> **Exercise goal**
Lines with "href" in them are to be located in the listing below and copied.

> **Material for this exercise**
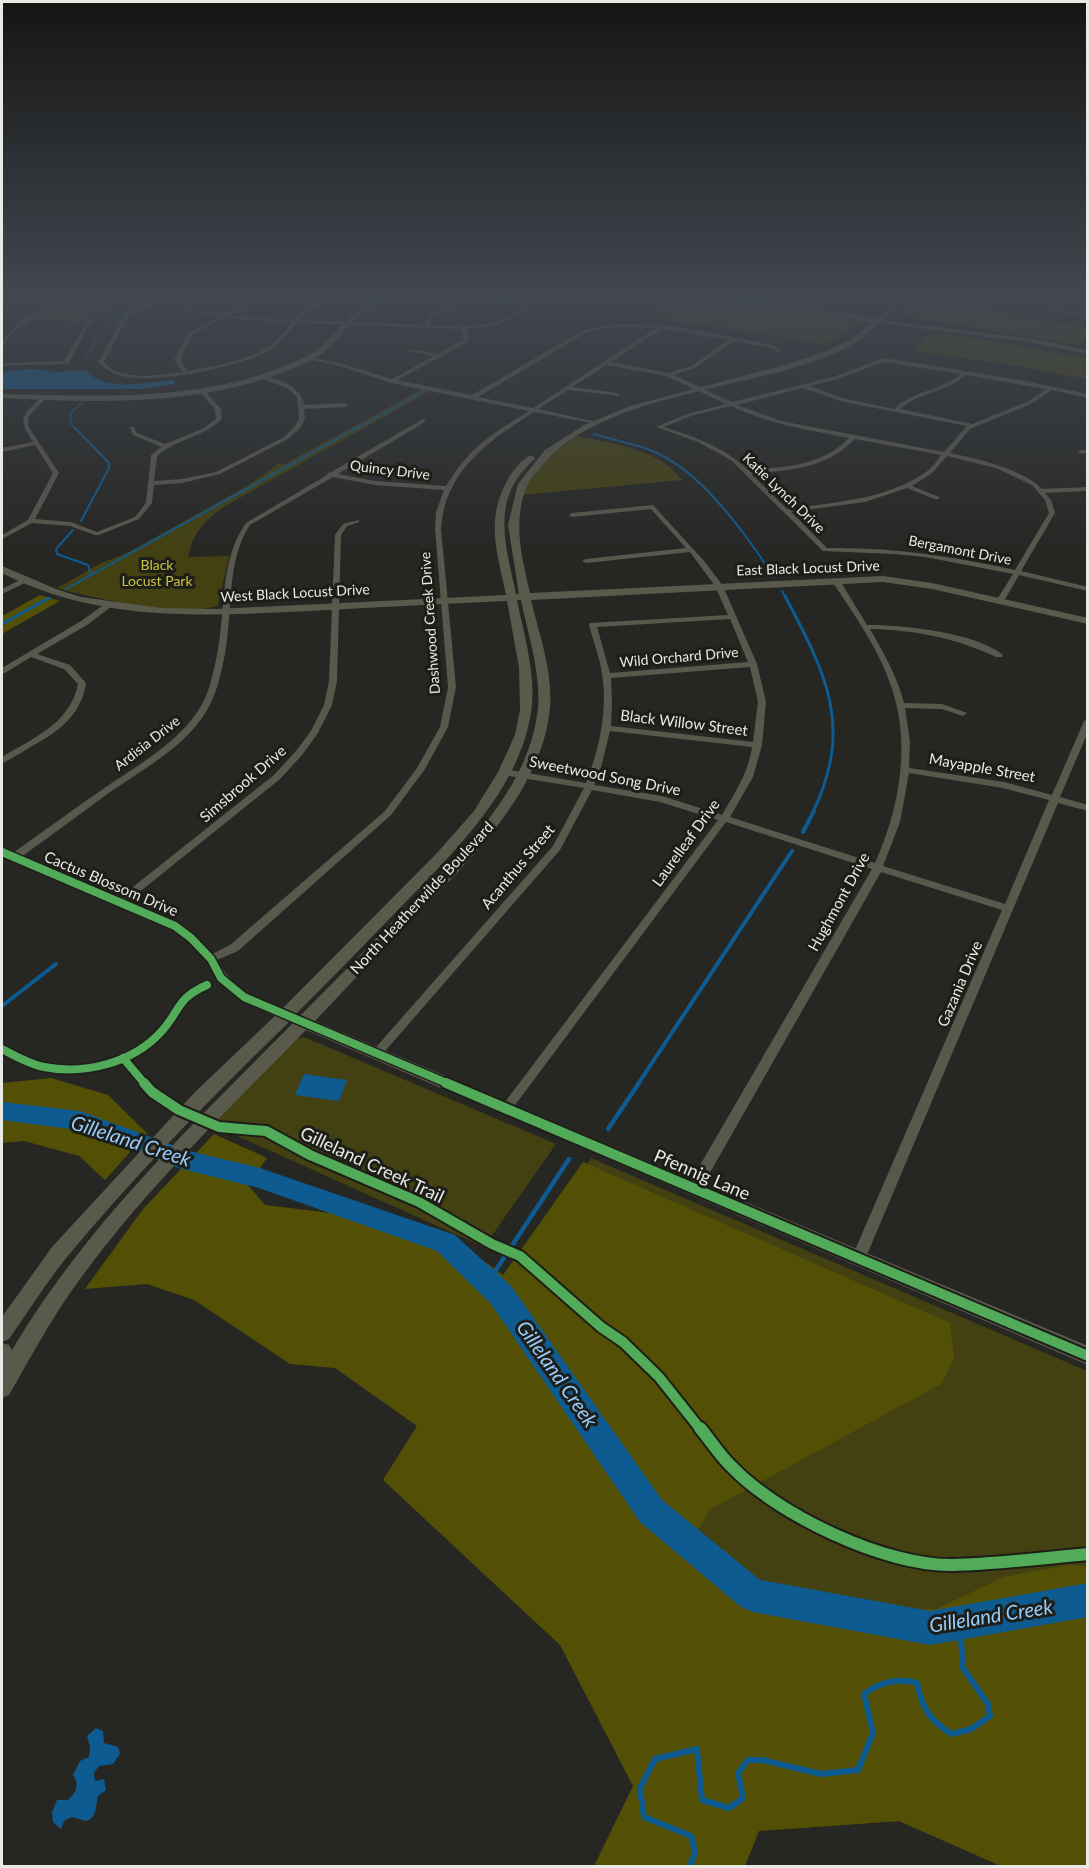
<svg xmlns="http://www.w3.org/2000/svg" width="1089" height="1868" font-family="Lato,sans-serif">
<rect width="100%" height="100%" fill="#262623"/>
<g fill="#434112">
<polygon points="101,295 140,295 148,299 118,306 98,315 79,318 35,317 60,306"/>
<polygon points="677,295 693,295 862,321 825,344 647,316"/>
<polygon points="920,295 940,295 1022,316 1087,328 1087,338 1079,345 897,315"/>
<polygon points="942,333 1087,358 1087,379 1005,364 913,351 927,336"/>
<path d="M 422,389 L 430,391 L 227,505 C 204,520 194,531 188,557 L 229,556 L 218,606 C 178,617 97,599 57,588 L 101,563 L 125,554 L 249,485 L 278,464 L 285,464 Z"/>
<path d="M 577,436 C 612,444 659,448 682,480 L 521,495 C 534,470 554,451 577,436 Z"/>
<polygon points="304,1037 556,1144 484,1247 213,1125 296,1039"/>
<polygon points="591,1158 1087,1371 1087,1866 1001,1866 899,1821 759,1831 779,1724 383,1480"/>
</g>
<g fill="#535005">
<polygon points="40,595 60,601 2,634 2,616"/>
<polygon points="51,1078 108,1095 147,1133 105,1180 79,1156 24,1141 2,1143 2,1083"/>
<polygon points="214,1134 267,1158 248,1185 265,1205 396,1221 465,1247 503,1275 583,1162 950,1323 954,1359 941,1384 709,1510 697,1532 740,1594 784,1610 936,1609 1004,1577 1067,1565 1087,1566 1087,1866 1001,1866 899,1821 759,1831 745,1866 594,1866 633,1786 560,1645 383,1480 417,1426 335,1368 290,1364 194,1300 147,1284 85,1289 143,1209"/>
</g>
<g fill="#0d5b90">
<path d="M 31,369 L 58,372 L 85,370 C 89,373 93,377 97,379 C 120,390 151,381 174,380 L 174,384 L 141,389 L 2,389 L 2,372 Z"/>
<polygon points="304,1074 347,1080 339,1101 295,1095"/>
<path d="M 96,1728 L 103,1731 L 104,1743 L 118,1747 L 120,1754 L 113,1764 L 99,1766 L 94,1773 L 95,1781 L 104,1779 L 106,1790 L 98,1796 C 95,1807 98,1817 86,1821 L 72,1817 L 64,1821 L 61,1829 L 53,1822 L 52,1812 L 57,1800 L 68,1800 C 76,1793 80,1784 73,1775 L 80,1761 L 89,1757 L 90,1747 L 87,1736 Z"/>
</g>
<g fill="none" stroke-linecap="round" stroke-linejoin="round">
<g stroke="#0d5b90" stroke-width="1.5">
<path d="M 85,359 C 102,329 108,313 143,302"/>
<polyline points="76,429 71,424 70,414 83,401"/>
<polyline points="356,429 424,391"/>
</g>
<g stroke="#0d5b90" stroke-width="2">
<polyline points="74,427 109,463 109,468 81,521"/>
<path d="M 594,434 C 617,441 643,445 665,457 C 708,481 747,536 774,577"/>
<polyline points="73,530 56,549 57,554 88,565 91,575"/>
<polyline points="66,589 358,427"/>
<polyline points="782,591 786,598"/>
</g>
<g stroke="#0d5b90" stroke-width="3">
<path d="M 785,596 C 826,674 854,726 813,812"/>
<polyline points="2,624 49,598"/>
</g>
<g stroke="#0d5b90" stroke-width="4">
<polyline points="803,832 814,811"/>
<polyline points="2,1006 56,964"/>
<polyline points="638,1084 792,851"/>
</g>
<g stroke="#0d5b90" stroke-width="4.5">
<polyline points="608,1129 639,1083"/>
<polyline points="488,1282 569,1159"/>
</g>
<path stroke="#0d5b90" stroke-width="6" d="M 690,1866 L 695,1852 L 691,1836 L 644,1817 L 640,1788 L 655,1759 L 697,1749 L 702,1800 L 729,1808 L 743,1798 L 738,1773 L 748,1760 L 762,1760 L 821,1774 L 858,1770 L 873,1733 L 864,1694 C 880,1682 898,1678 917,1683 C 922,1708 930,1721 952,1734 L 971,1729 L 990,1716 L 988,1704 L 963,1668 L 960,1625"/>
<polygon fill="#0d5b90" fill-rule="evenodd" points="2,1102 80,1111 189,1151 260,1168 455,1235 511,1286 662,1500 760,1580 930,1611 1088,1583 1088,1617 930,1645 753,1612 741,1607 640,1522 491,1304 437,1251 259,1188 178,1168 78,1130 2,1120"/>
<g fill="#59584d" fill-rule="evenodd">
<path d="M 86,295 L 94,295 L 55,307 L 34,317 L 92,319 L 68,364 L 2,366 L 2,363 L 64,361 L 87,321 L 30,320 L 12,334 L 4,345 L 2,345 L 2,341 C 24,312 50,304 86,295 Z"/>
<path d="M 145,295 C 152,295 158,299 165,300 C 175,301 186,295 196,295 L 171,302 L 194,310 L 224,314 L 246,304 L 248,306 L 230,315 L 294,320 C 305,308 325,295 341,295 L 312,309 L 299,320 L 424,325 L 431,314 L 470,295 L 476,295 L 435,316 L 429,325 L 464,327 L 496,323 L 548,295 L 554,295 L 499,325 L 467,329 L 468,340 L 463,345 L 397,380 L 472,395 L 582,331 C 644,313 711,334 773,345 L 780,349 L 778,352 L 771,348 L 734,341 L 695,368 L 673,375 L 732,402 L 833,377 L 884,358 L 1020,380 L 1088,394 L 1088,398 L 1052,390 L 1031,404 L 970,429 L 950,453 C 975,458 1025,470 1042,489 L 1088,487 L 1088,491 L 1045,493 L 1051,500 L 1055,513 L 1021,571 L 1088,587 L 1088,591 L 1019,575 L 1004,601 L 1000,603 L 996,601 L 1013,574 L 925,557 L 893,554 L 823,551 L 731,460 L 698,442 L 656,427 L 687,414 L 726,404 L 666,376 L 607,365 L 572,387 L 617,393 L 620,395 L 619,396 L 568,390 L 538,409 L 597,422 L 597,424 L 534,412 C 489,441 445,470 441,529 L 456,687 L 448,727 L 425,769 L 391,815 L 238,951 L 217,960 C 234,991 259,999 289,1013 L 291,1016 L 289,1019 L 281,1019 L 240,1000 L 217,981 L 207,961 L 187,941 L 171,928 L 2,855 L 2,849 L 13,853 C 44,831 75,808 106,787 C 138,765 176,744 198,711 C 209,695 213,674 217,655 C 226,611 219,561 246,523 L 327,475 L 328,473 L 331,472 L 423,419 L 425,420 L 425,422 L 338,474 L 375,481 L 446,486 C 451,478 456,470 462,463 C 480,440 505,426 529,411 L 391,383 L 340,366 L 306,359 L 309,357 L 343,364 L 392,379 L 434,356 L 408,351 L 408,349 L 438,354 L 463,340 L 462,329 L 297,323 C 288,333 280,345 267,352 C 237,367 138,390 109,371 C 105,369 101,365 98,362 L 126,312 L 137,307 L 161,301 ZM 166,303 L 193,312 L 220,317 L 188,333 L 174,360 L 183,372 C 162,375 135,379 115,371 C 111,369 107,365 104,362 L 130,314 L 141,309 ZM 226,317 L 246,320 L 292,322 C 285,331 278,340 269,346 C 249,361 212,366 188,371 L 180,360 L 192,335 ZM 624,327 L 656,328 L 533,408 L 478,397 L 586,333 L 602,328 ZM 662,329 L 729,340 L 691,366 L 668,373 L 611,362 ZM 884,362 L 961,374 C 942,391 913,390 894,409 L 846,399 L 809,386 L 837,379 ZM 966,375 L 1046,389 L 1027,402 L 972,424 L 900,409 C 919,392 947,392 966,375 ZM 803,388 L 844,402 L 967,426 L 944,452 L 781,421 L 737,405 ZM 731,406 C 769,424 808,430 849,438 C 822,466 785,467 748,470 C 724,447 695,437 664,427 L 691,416 ZM 855,439 L 941,455 C 937,461 932,468 926,472 C 886,500 834,502 787,509 L 751,474 C 790,470 826,469 855,439 ZM 947,456 L 996,468 L 1032,485 L 1045,500 L 1049,513 L 1015,570 C 952,556 891,547 827,548 L 791,512 L 865,502 L 907,488 L 935,499 L 939,499 L 939,497 L 912,486 L 932,473 ZM 333,477 L 375,485 L 444,490 L 436,512 L 435,529 L 448,687 L 440,727 L 417,768 L 385,811 L 230,945 L 212,954 L 195,935 L 179,924 L 127,902 L 280,779 L 302,755 L 318,733 L 332,705 L 337,681 L 341,535 L 347,526 L 359,522 L 359,520 L 343,524 L 335,535 L 329,681 L 324,705 L 311,731 L 296,751 L 274,775 L 119,898 L 21,857 C 50,836 78,816 106,795 C 141,770 185,748 207,710 C 217,694 221,673 225,654 C 233,613 226,560 250,525 Z"/>
<polygon points="985,295 994,295 1088,315 1088,318"/>
<path d="M 261,376 C 278,377 302,387 304,405 L 345,403 L 348,405 L 345,407 L 304,409 L 305,418 L 301,427 L 288,439 L 220,474 L 182,483 L 154,485 L 152,503 L 139,519 L 99,535 L 95,535 L 70,526 L 32,523 L 2,539 L 2,535 L 28,520 L 53,473 L 35,445 L 2,452 L 2,448 L 33,442 C 16,416 23,416 42,396 L 47,397 L 29,416 L 28,426 L 59,473 L 35,519 L 71,522 L 97,532 L 135,517 L 146,503 L 151,455 L 161,447 L 133,435 L 130,427 L 134,427 L 137,433 L 165,444 L 202,429 L 216,419 L 215,409 L 199,391 L 199,389 L 203,389 L 221,409 L 222,419 C 204,437 177,439 157,456 L 154,481 L 182,479 L 216,472 L 284,437 L 295,426 L 299,418 L 297,397 L 289,389 L 261,378 Z"/>
<polygon points="1081,450 1088,450 1088,454 1079,453 1078,452"/>
<path d="M 653,505 L 705,562 L 723,586 L 757,664 L 766,702 L 762,745 L 753,777 L 730,817 L 875,863 C 899,809 911,747 892,689 C 880,650 854,615 832,581 L 833,579 L 839,579 L 867,625 C 904,625 974,632 1003,655 L 1002,657 L 996,657 C 956,638 915,630 870,629 C 884,653 897,676 904,703 L 942,704 L 967,713 L 963,716 L 942,709 L 905,708 L 910,742 L 909,768 L 1004,782 L 1052,795 L 1084,721 L 1088,719 L 1088,732 L 1060,797 L 1088,805 L 1088,811 L 1058,803 L 866,1257 L 864,1261 L 859,1263 L 854,1261 L 852,1257 L 1002,910 L 881,872 L 699,1192 L 694,1193 L 689,1192 L 688,1188 L 689,1184 L 872,869 L 726,822 L 510,1112 L 506,1114 L 502,1112 L 500,1109 L 502,1106 L 718,820 L 660,802 L 592,790 L 560,850 L 380,1057 L 372,1057 L 370,1054 L 553,846 L 584,788 L 504,775 L 500,772 L 504,769 L 586,783 C 599,749 608,711 602,674 C 600,658 593,641 589,625 L 590,623 L 728,615 L 715,586 L 690,552 L 586,563 L 582,561 L 586,559 L 686,548 L 651,509 L 572,517 L 569,515 L 572,513 ZM 730,619 L 748,662 L 610,673 L 597,627 ZM 750,667 L 758,702 L 753,742 L 611,726 L 612,702 L 611,678 ZM 610,731 L 752,747 C 749,772 734,794 722,815 L 662,796 L 594,785 L 601,767 ZM 909,773 L 1003,788 L 1049,800 L 1005,904 L 883,866 L 900,822 Z"/>
<polygon points="20,580 27,582 2,594 2,589"/>
<path d="M 105,604 L 112,606 L 87,625 L 37,654 L 70,665 L 85,682 L 86,684 C 80,718 56,733 27,749 C 19,754 10,760 2,763 L 2,757 C 33,738 70,724 78,684 L 64,669 L 31,657 L 5,673 L 2,673 L 2,668 L 81,621 Z"/>
</g>
<g fill="#5a5a4c" fill-rule="evenodd">
<path d="M 386,295 L 394,295 C 383,303 369,306 359,316 C 342,330 333,349 312,360 C 218,407 104,403 2,398 L 2,394 C 104,396 213,403 307,356 C 328,346 337,327 354,313 C 363,305 375,300 386,295 Z"/>
<path d="M 708,295 L 725,295 L 876,318 L 905,295 L 913,295 L 883,320 L 1033,339 L 1088,350 L 1088,354 L 1033,343 L 879,323 C 867,334 854,345 838,352 C 753,391 602,391 540,468 C 536,473 529,479 527,486 C 512,521 522,558 530,593 L 883,576 L 932,583 L 1088,618 L 1088,624 L 932,589 L 883,582 L 531,600 C 539,634 553,672 550,707 C 543,793 463,867 406,925 C 376,957 345,989 315,1021 L 1088,1346 L 1088,1365 L 306,1030 C 224,1114 137,1197 70,1293 C 48,1325 29,1360 9,1395 L 2,1398 L 2,1343 L 9,1345 L 12,1350 C 85,1226 191,1126 292,1024 L 290,1021 C 212,1097 136,1174 67,1257 C 46,1283 28,1312 9,1339 L 2,1342 L 2,1317 L 52,1247 L 195,1092 L 279,1012 L 437,853 L 474,811 L 498,772 L 515,735 L 520,710 L 519,667 L 507,601 C 441,604 376,607 310,611 C 204,616 99,623 2,573 L 2,566 L 56,589 L 81,597 L 161,608 L 216,609 L 506,595 C 497,551 485,520 508,479 C 513,470 522,459 531,455 L 535,458 C 530,464 524,469 519,476 C 493,511 508,555 516,594 L 519,594 L 508,525 L 518,484 L 545,450 L 584,425 L 630,406 L 777,367 L 824,352 L 850,340 L 872,322 ZM 517,600 L 521,600 C 528,634 541,673 538,708 C 529,794 454,859 397,917 C 365,950 333,983 301,1015 L 296,1014 C 329,981 362,947 395,913 C 448,858 519,792 531,713 C 537,676 524,636 517,600 Z"/>
</g>
<g stroke="#1e1e19" stroke-width="11">
<g id="cycleway-far2">
<polyline points="2,852 175,926 191,938 211,959 221,978 244,997 449,1084"/>
<path d="M 2,1049 C 15,1056 29,1064 44,1067 C 84,1075 132,1063 160,1033 C 181,1011 175,999 207,985"/>
<polyline points="123,1058 145,1084"/>
</g>
</g>
<g stroke="#1e1e19" stroke-width="14">
<g id="cycleway-far1">
<polyline points="144,1083 152,1092 179,1110 219,1127 266,1131 310,1155 419,1202 492,1244 520,1256 601,1327 623,1342 659,1377 701,1430"/>
<polyline points="446,1083 1088,1356"/>
</g>
</g>
<g stroke="#1e1e19" stroke-width="16">
<path id="cycleway" d="M 700,1428 C 711,1441 720,1456 732,1467 C 778,1515 885,1566 952,1565 C 997,1564 1043,1558 1088,1554"/>
</g>
<use href="#cycleway-far2" stroke="#51ab58" stroke-width="8"/>
<use href="#cycleway-far1" stroke="#51ab58" stroke-width="10"/>
<use href="#cycleway" stroke="#51ab58" stroke-width="12"/>
</g>
<linearGradient id="sky" x2="0" y2="1"><stop stop-color="#151513"/><stop offset="0.53" stop-color="#414750"/><stop offset="1" stop-color="#414750" stop-opacity="0"/></linearGradient>
<rect width="1089" height="557" fill="url(#sky)"/>
<g text-anchor="middle" stroke-width="6" stroke-linejoin="round" paint-order="stroke">
<g font-size="14" fill="#e9e9e5" stroke="#1e1e19">
<text transform="translate(390 470) rotate(7)" y="5">Quincy Drive</text>
<text transform="translate(784 493) rotate(44)" y="5">Katie Lynch Drive</text>
<text transform="translate(960 550) rotate(11)" y="5">Bergamont Drive</text>
<text transform="translate(808 568) rotate(-2)" y="5">East Black Locust Drive</text>
<text transform="translate(295 593) rotate(-3)" y="5">West Black Locust Drive</text>
<text transform="translate(430 623) rotate(-94)" y="5">Dashwood Creek Drive</text>
<text transform="translate(679 657) rotate(-5)" y="5">Wild Orchard Drive</text>
<text transform="translate(147 743) rotate(-38)" y="5">Ardisia Drive</text>
</g>
<g font-size="14" fill="#cbc43f" stroke="#1e1e19">
<text x="157" y="570">Black<tspan x="157" dy="16">Locust Park</tspan></text>
</g>
<g font-size="15" fill="#e9e9e5" stroke="#1e1e19">
<text transform="translate(684 723) rotate(7)" y="5">Black Willow Street</text>
<text transform="translate(982 768) rotate(10)" y="5">Mayapple Street</text>
<text transform="translate(605 776) rotate(11)" y="5">Sweetwood Song Drive</text>
<text transform="translate(243 784) rotate(-41)" y="5">Simsbrook Drive</text>
<text transform="translate(686 843) rotate(-54)" y="5">Laurelleaf Drive</text>
<text transform="translate(518 867) rotate(-50)" y="5">Acanthus Street</text>
<text transform="translate(111 884) rotate(23)" y="5">Cactus Blossom Drive</text>
<text transform="translate(422 898) rotate(-47)" y="5">North Heatherwilde Boulevard</text>
<text transform="translate(839 902) rotate(-61)" y="5">Hughmont Drive</text>
<text transform="translate(960 984) rotate(-67)" y="5">Gazania Drive</text>
</g>
<g font-size="18" fill="#e9e9e5" stroke="#1e1e19">
<text transform="translate(372 1165) rotate(25)" y="6">Gilleland Creek Trail</text>
<text transform="translate(702 1175) rotate(23)" y="6">Pfennig Lane</text>
</g>
<g font-size="20" font-style="italic" fill="#96cdfe" stroke="#1e1e19">
<text transform="translate(131 1141) rotate(18)" y="7">Gilleland Creek</text>
<text transform="translate(557 1374) rotate(55)" y="7">Gilleland Creek</text>
<text transform="translate(991 1616) rotate(-9)" y="7">Gilleland Creek</text>
</g>
</g>
<rect width="1089" height="1868" fill="none" stroke="#e9e9e5" stroke-width="6"/>
</svg>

> **Exercise response**
<use href="#cycleway-far2" stroke="#51ab58" stroke-width="8"/>
<use href="#cycleway-far1" stroke="#51ab58" stroke-width="10"/>
<use href="#cycleway" stroke="#51ab58" stroke-width="12"/>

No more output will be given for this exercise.